Your task — Where "ArcheoMedia" appears in a line of the entries below, that line should be copied.

Given entries —
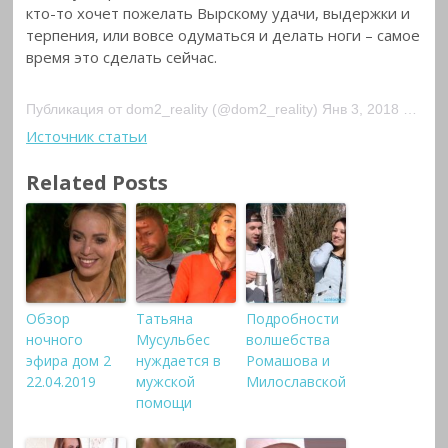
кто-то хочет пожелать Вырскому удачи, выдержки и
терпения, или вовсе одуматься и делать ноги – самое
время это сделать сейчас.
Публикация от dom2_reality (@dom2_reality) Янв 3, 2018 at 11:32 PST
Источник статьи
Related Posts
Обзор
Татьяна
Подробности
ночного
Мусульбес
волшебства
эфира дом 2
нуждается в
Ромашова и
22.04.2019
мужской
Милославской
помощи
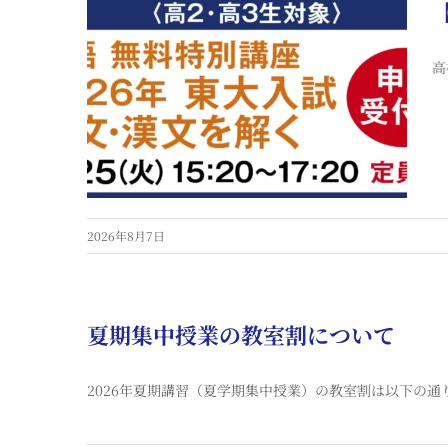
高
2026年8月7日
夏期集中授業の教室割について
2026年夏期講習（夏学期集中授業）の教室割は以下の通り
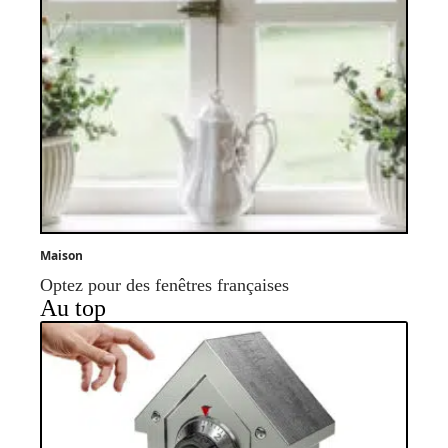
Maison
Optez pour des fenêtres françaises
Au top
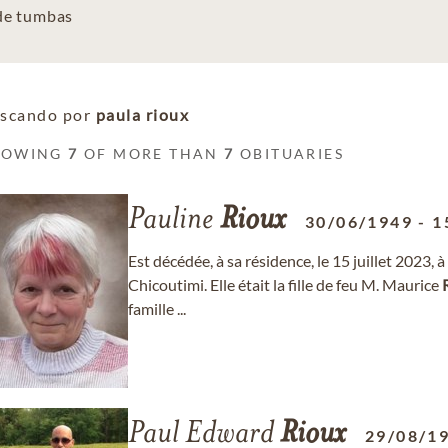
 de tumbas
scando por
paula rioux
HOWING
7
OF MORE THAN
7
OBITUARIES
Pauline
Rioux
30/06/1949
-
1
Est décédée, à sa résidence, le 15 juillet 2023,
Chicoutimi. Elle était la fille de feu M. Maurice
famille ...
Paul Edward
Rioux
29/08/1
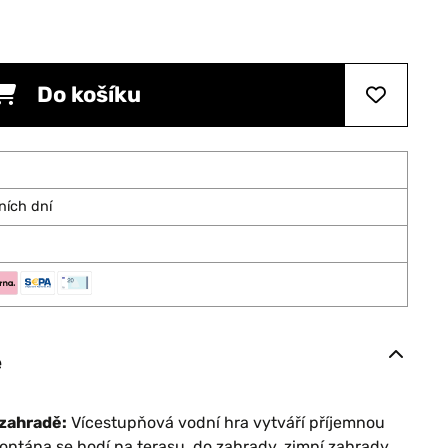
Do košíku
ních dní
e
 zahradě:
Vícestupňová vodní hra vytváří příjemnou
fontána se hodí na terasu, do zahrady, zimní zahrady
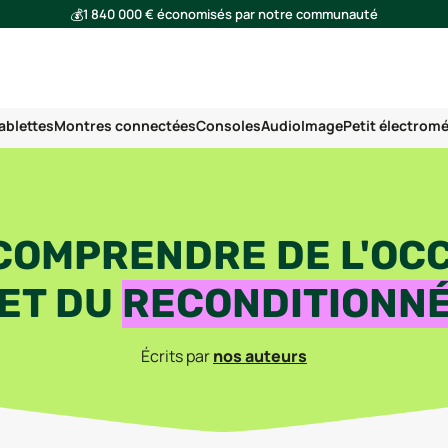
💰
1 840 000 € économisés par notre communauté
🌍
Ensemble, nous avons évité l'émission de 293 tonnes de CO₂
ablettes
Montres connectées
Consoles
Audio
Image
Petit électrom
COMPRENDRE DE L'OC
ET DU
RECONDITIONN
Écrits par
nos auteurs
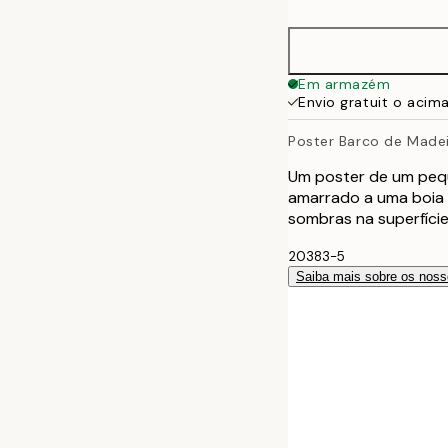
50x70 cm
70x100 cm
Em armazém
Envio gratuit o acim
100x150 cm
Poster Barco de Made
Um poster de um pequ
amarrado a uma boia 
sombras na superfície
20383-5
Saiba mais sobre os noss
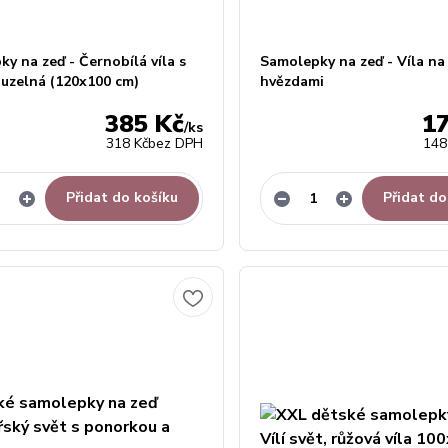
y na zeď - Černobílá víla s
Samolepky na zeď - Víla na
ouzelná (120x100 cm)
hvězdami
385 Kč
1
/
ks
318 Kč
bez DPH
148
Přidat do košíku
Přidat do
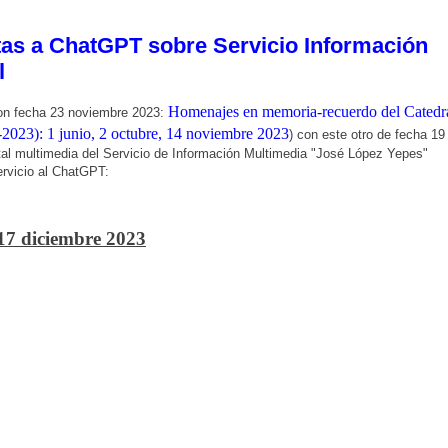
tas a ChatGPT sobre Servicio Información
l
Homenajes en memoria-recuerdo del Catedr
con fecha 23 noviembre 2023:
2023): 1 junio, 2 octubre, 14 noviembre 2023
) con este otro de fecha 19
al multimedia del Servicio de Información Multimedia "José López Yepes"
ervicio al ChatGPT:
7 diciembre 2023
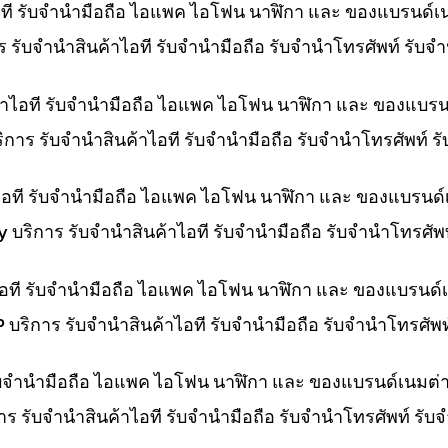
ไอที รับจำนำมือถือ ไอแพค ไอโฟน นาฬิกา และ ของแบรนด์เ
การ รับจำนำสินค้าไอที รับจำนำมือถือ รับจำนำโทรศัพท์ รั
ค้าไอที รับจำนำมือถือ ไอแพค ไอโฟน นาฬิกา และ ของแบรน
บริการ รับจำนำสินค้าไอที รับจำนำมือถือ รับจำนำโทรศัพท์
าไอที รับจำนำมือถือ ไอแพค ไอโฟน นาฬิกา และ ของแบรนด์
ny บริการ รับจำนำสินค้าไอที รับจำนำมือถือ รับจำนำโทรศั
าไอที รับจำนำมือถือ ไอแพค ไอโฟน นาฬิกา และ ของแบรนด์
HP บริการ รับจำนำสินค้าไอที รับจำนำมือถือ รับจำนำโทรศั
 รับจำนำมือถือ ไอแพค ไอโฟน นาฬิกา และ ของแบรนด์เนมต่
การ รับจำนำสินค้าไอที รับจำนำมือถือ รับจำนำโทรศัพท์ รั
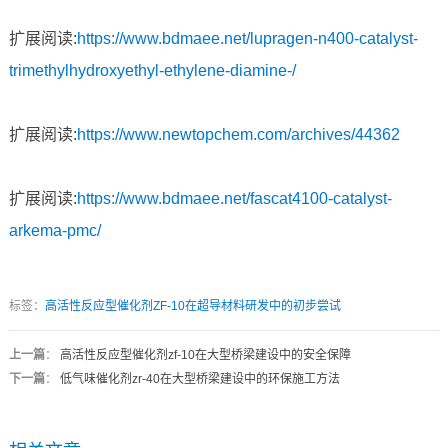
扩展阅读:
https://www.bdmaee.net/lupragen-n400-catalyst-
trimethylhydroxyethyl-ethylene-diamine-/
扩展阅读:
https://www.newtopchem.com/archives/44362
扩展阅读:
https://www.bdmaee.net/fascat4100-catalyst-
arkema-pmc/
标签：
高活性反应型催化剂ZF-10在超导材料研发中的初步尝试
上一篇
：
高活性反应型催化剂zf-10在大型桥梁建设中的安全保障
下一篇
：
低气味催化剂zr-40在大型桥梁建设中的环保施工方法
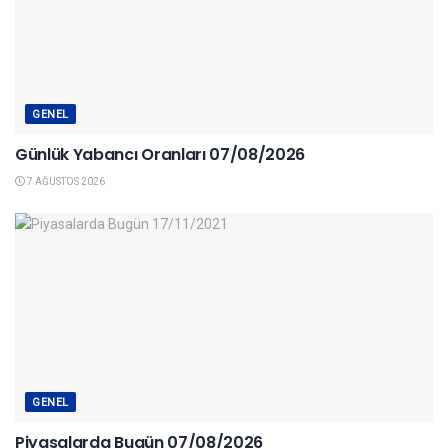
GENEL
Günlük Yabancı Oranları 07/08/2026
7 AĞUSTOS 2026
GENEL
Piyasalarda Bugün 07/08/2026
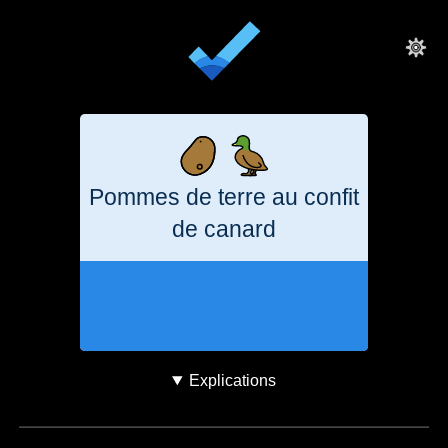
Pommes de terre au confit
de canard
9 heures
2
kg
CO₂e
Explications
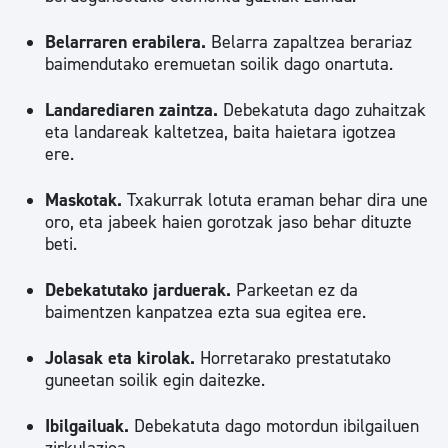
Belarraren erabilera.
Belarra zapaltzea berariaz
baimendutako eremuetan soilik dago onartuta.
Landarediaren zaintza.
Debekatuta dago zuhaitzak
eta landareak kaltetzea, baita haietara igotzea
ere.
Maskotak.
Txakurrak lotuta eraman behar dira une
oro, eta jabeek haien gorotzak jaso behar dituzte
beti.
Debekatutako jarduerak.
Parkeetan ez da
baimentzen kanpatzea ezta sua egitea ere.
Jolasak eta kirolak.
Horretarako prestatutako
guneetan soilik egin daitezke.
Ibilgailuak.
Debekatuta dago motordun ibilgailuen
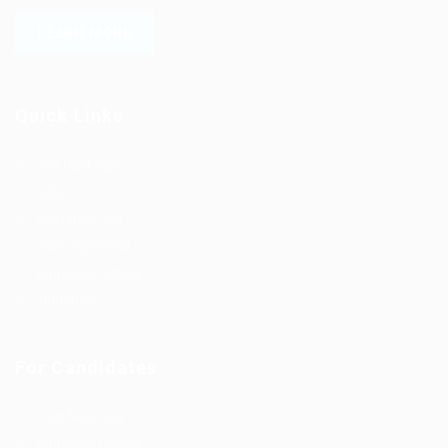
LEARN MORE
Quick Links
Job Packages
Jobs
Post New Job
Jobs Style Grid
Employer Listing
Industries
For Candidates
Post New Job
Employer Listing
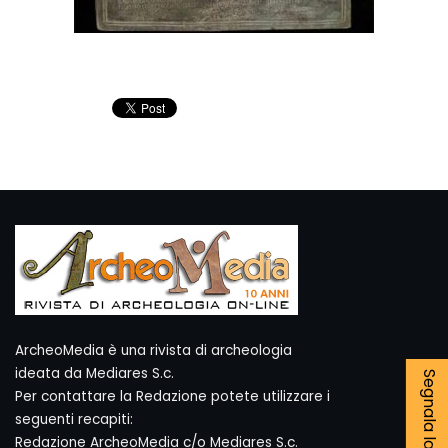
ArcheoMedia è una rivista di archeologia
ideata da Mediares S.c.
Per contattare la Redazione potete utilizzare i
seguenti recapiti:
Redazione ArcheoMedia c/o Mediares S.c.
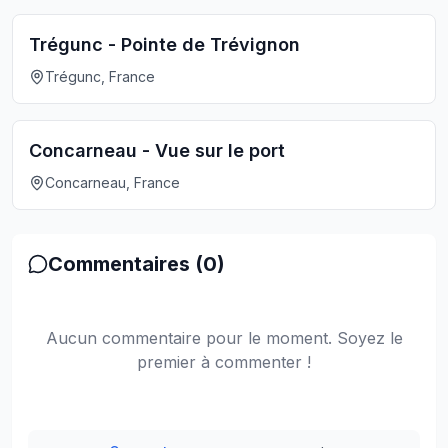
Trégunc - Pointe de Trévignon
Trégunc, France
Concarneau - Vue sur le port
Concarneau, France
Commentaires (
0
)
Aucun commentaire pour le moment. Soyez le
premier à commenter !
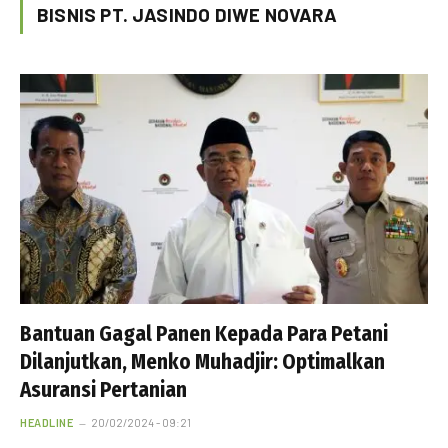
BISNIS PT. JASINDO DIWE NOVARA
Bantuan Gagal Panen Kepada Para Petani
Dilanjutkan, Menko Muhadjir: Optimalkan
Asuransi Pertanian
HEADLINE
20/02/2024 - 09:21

Written answer —
ArcheoMedia è una rivista di archeologia
Redazione ArcheoMedia c/o Mediares S.c.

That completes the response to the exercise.